- [REQUIRED ACTION] Every line in the entries where "that" is found should be copied.
*** DATA SECTION
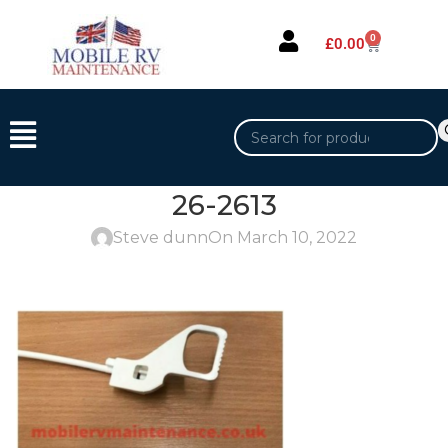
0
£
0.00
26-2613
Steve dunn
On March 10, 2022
******
*** DATA SECTION
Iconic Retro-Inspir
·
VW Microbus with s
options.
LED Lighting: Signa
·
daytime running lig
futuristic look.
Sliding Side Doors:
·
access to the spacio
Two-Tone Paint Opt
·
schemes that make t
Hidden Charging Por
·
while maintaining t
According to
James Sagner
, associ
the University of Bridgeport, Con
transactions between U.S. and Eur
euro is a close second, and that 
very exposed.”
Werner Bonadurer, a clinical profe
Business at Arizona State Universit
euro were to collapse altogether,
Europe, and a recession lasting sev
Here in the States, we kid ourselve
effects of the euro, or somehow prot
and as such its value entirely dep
******
- [TASK OUTPUT]
schemes that make t
euro is a close second, and that 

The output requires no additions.